Schumer, Gillibrand Secure Key Committee Approval of $23 Million for New Army Reserve Training Center in Mattydale
Schumer & Gillibrand Fought Hard For Federal Resources For New, Improved Facilities
Washington, D.C. – U.S. Senators Charles E. Schumer and Kirsten Gillibrand, a member of the Senate Armed Services Committee, today announced that the Senate Armed Services Committee has authorized $23 million for a new Army Reserve Training Center in Mattydale as part of the Fiscal Year 2015 National Defense Authorization Act. In addition, a $23 million appropriation for the construction has passed out of the Senate Appropriations Committee. The funding package now heads to the full Senate for a vote. The project would provide a new 400-member training facility for fifteen Army Reserve Units, as well as a new maintenance shop.
“This federal investment for Mattydale’s new training facility will add to the base’s training capabilities and improve the quality of life for the reservists who work and train there,” said Schumer. “Our men and women in uniform, active duty and reservists, deserve top-notch facilities; a new training facility for Mattydale is just the kind of investment the federal government should be making.”

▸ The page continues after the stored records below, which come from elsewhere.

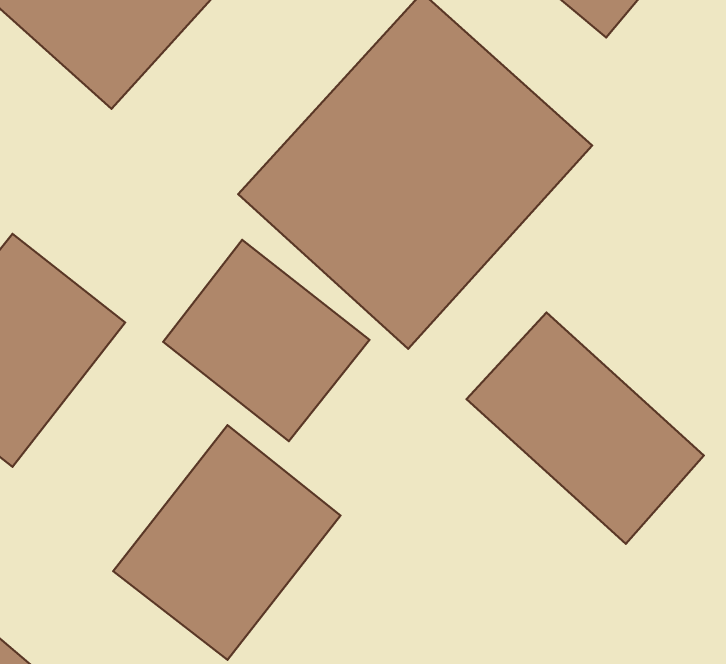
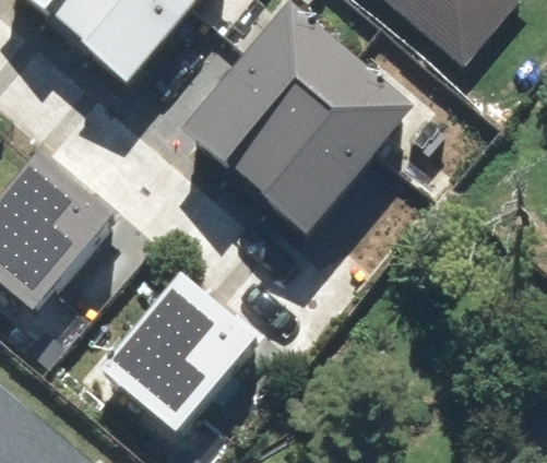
building: [163,240,370,441] -> none
building: [466,313,704,544] -> none

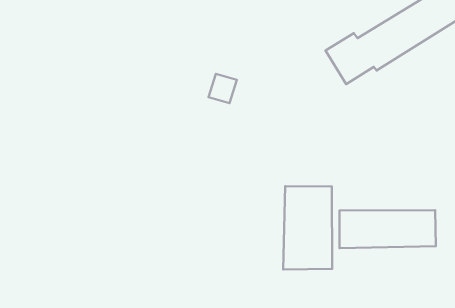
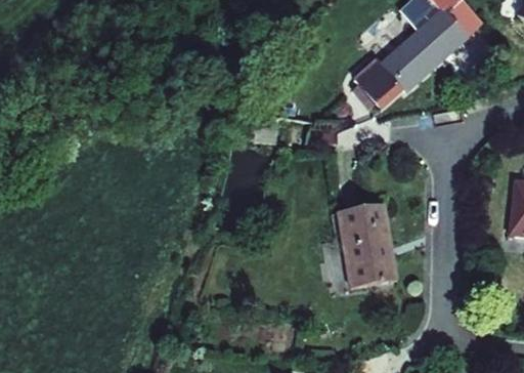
building: [339,210,436,248] -> none

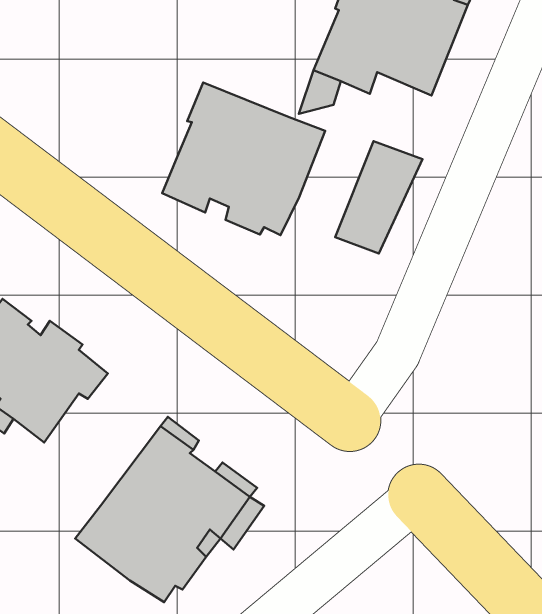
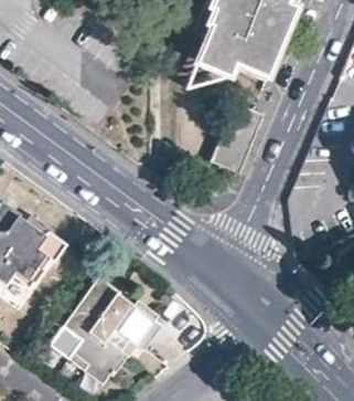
building: [162,83,325,235] -> none

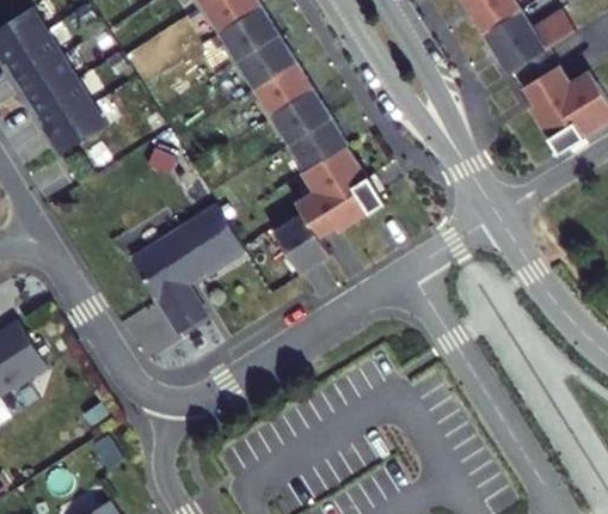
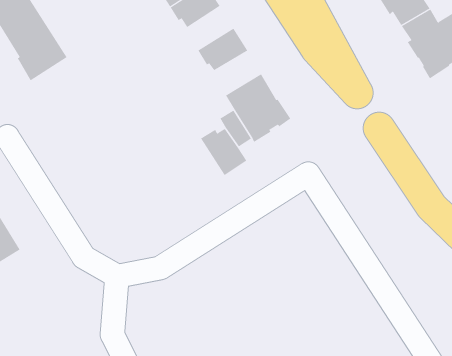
building: [254,61,313,117] -> none
building: [288,117,349,173] -> none
building: [130,204,244,334] -> none

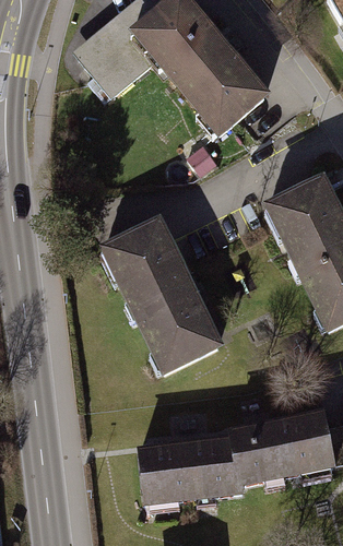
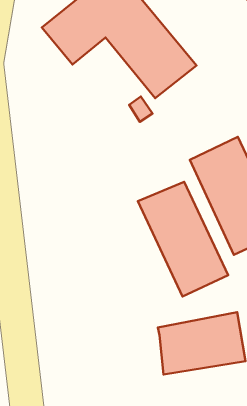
building: [104,227,221,376] -> [138,182,228,296]
building: [137,440,232,508] -> none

“This is a great investment for the region,” said Senator Gillibrand. “This federal funding would allow the Army Reserve to better train soldiers for combat with top-of-the-line equipment and resources while still remaining close to home. This training center would ensure our men and women in uniform have the very best facilities and opportunities. Our soldiers and their families have sacrificed for all of us and we owe them for their incredible service.”
The training facility will include administrative, education, assembly, library, and physical fitness areas for fifteen Army Reserve units, including the 403rd Civil Affairs Battalion, a Training Brigade, and several Detachments of Training Battalions. Funding will also be used to construct a maintenance shop with work bays and maintenance administrative support. Currently, these units are training in a building that is over 50 years old and is smaller than the size necessary for these units to effectively train for their missions. The maintenance shop is also too small to maintain the wheeled vehicle fleet necessary for the forward deployment of several of these units.
Federal defense spending must be authorized before it can be appropriated. Now that the Senate Armed Services Committee has authorized the funding, the legislation can now move to the full Senate for final passage.